Il est clair que les images du massacre du 7 octobre servent, encore aujourd’hui après plus d’un mois, à préparer l’opinion publique à la vengeance aveugle de Tsahal, à lui délivrer une carte blanche pour aller bien au-delà de ce que «permet» la loi du Talion puis à relancer la colère dès qu’elle se calme. Et pour se faire les politiques israéliens n’ont pas besoin de diffuser ces images au grand public même avec les visages floutées, mais uniquement à ceux qui détiennent un pouvoir, les hommes politiques, les journalistes ou les décideurs stratégiques ou financiers. Nous ne sommes pas en présence d’une preuve accablante ou de pièce à conviction, personne n’a contesté ces faits qui sont d’une extrême violence, abstraction des macabres canulars démentis de toutes parts. C’est une redoutable guerre des images où tous les coups sont permis… Et comme vous le dites dès le titre, nos écrans ont été pris d’assaut avec un flot continu d’images en direct, d’expertises de spécialistes, d’une surenchère de statistiques pour la seule fin non pas de nous présenter les faits ou de nous exposer les conséquences mais pour nous faire apitoyer.
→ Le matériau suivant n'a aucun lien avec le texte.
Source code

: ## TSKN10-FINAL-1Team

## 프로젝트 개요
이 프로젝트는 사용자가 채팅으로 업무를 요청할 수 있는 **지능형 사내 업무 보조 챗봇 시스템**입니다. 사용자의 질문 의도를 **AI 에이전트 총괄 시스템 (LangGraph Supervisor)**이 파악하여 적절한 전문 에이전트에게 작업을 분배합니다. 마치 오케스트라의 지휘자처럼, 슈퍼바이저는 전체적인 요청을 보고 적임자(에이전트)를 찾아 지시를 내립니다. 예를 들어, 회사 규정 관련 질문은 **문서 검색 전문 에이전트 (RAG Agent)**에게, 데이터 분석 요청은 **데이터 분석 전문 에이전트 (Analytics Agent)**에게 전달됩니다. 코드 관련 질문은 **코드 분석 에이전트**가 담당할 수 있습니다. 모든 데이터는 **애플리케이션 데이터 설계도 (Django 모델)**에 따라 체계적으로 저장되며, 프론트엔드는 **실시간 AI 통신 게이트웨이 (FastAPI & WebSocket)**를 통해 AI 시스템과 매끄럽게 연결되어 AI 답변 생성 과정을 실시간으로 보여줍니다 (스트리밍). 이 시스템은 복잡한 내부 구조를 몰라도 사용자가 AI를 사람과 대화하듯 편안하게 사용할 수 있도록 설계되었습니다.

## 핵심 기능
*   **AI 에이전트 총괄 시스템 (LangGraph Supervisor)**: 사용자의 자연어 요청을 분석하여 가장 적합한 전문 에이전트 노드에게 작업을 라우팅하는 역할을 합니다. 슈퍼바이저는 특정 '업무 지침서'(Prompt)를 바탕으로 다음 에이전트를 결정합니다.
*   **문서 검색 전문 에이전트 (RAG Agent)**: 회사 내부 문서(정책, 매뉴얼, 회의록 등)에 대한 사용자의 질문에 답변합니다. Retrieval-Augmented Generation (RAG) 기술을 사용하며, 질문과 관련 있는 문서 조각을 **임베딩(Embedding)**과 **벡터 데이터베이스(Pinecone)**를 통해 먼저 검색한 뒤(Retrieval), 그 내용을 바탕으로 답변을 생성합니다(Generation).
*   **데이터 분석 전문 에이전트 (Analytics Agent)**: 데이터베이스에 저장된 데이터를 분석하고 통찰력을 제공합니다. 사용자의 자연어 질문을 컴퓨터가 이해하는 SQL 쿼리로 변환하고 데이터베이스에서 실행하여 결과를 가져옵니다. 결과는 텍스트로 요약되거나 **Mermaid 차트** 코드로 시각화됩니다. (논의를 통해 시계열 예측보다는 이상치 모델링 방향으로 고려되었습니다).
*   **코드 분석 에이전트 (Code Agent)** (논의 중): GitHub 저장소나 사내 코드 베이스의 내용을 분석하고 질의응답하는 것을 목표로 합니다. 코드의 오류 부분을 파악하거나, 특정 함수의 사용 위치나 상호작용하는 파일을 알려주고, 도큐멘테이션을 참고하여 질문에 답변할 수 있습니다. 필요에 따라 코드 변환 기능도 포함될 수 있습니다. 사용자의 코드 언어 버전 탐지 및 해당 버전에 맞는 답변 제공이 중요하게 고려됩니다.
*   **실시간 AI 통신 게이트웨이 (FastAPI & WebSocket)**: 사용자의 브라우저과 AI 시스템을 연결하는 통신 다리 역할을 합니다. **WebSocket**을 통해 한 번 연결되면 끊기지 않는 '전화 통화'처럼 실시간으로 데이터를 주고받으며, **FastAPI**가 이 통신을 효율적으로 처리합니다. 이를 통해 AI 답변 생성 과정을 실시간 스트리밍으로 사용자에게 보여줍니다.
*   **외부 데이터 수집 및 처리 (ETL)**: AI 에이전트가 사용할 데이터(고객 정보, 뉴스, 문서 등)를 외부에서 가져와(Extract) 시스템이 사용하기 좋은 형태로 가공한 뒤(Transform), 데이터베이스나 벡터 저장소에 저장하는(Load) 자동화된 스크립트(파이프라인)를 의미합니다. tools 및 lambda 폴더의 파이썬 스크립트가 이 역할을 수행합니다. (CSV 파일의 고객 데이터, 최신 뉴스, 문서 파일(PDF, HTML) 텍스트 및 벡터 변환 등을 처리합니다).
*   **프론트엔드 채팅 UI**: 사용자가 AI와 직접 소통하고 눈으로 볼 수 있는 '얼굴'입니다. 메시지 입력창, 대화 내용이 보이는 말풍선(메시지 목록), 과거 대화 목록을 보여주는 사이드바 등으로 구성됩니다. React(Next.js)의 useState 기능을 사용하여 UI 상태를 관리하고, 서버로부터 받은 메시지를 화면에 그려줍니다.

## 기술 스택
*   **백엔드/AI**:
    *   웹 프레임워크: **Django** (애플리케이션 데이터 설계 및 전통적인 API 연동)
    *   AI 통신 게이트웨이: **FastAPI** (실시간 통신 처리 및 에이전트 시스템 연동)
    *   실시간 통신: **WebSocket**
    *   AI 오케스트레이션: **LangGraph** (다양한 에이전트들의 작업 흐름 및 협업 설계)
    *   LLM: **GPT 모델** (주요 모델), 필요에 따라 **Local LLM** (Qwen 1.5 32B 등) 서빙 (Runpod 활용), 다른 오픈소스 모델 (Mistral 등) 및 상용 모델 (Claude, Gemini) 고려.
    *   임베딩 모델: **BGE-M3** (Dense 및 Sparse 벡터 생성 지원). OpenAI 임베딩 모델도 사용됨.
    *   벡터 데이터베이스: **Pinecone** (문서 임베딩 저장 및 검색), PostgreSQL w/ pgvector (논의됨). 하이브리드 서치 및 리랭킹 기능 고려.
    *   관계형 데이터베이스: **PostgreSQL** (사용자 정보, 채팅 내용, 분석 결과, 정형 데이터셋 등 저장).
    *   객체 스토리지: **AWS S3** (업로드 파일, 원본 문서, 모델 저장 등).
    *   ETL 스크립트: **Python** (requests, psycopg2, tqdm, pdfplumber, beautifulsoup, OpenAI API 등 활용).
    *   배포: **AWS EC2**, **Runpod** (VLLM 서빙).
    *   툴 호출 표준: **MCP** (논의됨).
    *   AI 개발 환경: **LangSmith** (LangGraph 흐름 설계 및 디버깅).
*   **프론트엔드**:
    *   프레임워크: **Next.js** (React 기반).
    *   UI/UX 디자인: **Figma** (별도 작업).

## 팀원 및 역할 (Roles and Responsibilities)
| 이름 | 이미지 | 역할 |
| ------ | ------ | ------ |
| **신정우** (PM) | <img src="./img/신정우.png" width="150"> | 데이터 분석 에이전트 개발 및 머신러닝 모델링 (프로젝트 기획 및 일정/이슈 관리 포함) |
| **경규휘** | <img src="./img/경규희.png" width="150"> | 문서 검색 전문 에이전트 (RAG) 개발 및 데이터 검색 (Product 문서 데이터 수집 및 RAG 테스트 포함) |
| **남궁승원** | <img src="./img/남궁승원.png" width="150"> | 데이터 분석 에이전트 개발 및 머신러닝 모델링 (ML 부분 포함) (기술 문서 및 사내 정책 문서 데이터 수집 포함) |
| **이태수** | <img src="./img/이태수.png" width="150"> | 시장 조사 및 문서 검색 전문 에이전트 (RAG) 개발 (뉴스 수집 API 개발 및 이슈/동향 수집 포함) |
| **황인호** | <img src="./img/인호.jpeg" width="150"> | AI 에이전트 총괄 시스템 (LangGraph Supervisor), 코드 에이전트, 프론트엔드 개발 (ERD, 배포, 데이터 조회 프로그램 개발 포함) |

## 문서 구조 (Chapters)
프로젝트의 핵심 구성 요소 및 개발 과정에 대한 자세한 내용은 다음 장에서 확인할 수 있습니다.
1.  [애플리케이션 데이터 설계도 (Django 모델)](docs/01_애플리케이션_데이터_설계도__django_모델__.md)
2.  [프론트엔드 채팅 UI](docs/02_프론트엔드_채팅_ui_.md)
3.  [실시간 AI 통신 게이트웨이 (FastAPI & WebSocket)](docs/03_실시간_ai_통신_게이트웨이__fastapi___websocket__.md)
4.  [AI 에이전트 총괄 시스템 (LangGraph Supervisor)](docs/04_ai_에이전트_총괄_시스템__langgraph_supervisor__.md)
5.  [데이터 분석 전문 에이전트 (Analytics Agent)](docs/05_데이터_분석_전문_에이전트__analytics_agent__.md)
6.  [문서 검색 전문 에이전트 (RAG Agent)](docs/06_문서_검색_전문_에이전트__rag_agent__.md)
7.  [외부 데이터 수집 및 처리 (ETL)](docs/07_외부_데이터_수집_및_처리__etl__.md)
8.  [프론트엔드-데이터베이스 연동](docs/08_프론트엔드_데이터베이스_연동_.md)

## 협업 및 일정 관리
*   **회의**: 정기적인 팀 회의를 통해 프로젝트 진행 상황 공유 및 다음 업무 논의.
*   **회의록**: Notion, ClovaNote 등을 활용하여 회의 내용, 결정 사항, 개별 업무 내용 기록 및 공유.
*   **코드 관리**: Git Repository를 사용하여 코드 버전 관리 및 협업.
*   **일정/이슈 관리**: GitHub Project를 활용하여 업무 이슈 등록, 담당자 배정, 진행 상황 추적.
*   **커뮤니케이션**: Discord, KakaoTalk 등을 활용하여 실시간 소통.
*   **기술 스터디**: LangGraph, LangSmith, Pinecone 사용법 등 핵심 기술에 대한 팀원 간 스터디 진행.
Cette exercice continu maintenant avec des images douteuses d’un tunnel alors qu’il s’agit d’une cage d’ascenseur, d’armes oubliées à coté d’un scanner d’hôpital ou d’un emploi du temps collé sur un mur pris pour un tour de garde des otages. Il est curieux de constater qu’une organisation qui a pu berner une des plus grandes armées du monde et distraire les plus grands services de contre espionnage va « oublier » des armes ou laisser trainer les noms de ses membres….Oui, à vouloir trop en faire en on arrive à des affirmations ridicules mais certains inconditionnels n’y verront, de toutes les façons, que du feu !
Merci pour cette lucide compréhension de ce qui a été « joué » au moyen de ces diffusions. D’autant plus méritoire d’être si lucide que tout a été, ici, délibérément fabriqué pour obscurcir le jugement.
Merci à Vous profondément pour cette analyse de qualité.
Elle fait beaucoup de bien. Nous ne sommes donc pas au bout de nos surprises.
Cela peut compléter ce roman noir non encore lu de Frédéric PAULIN, « La guerre est une ruse » publié dans la collection « Folio policier » no 905.
M. ERNER n’a sans doute pas pu parler – comme Vous positivement dans la présente analyse – en « Je » sur l’antenne de France Culture.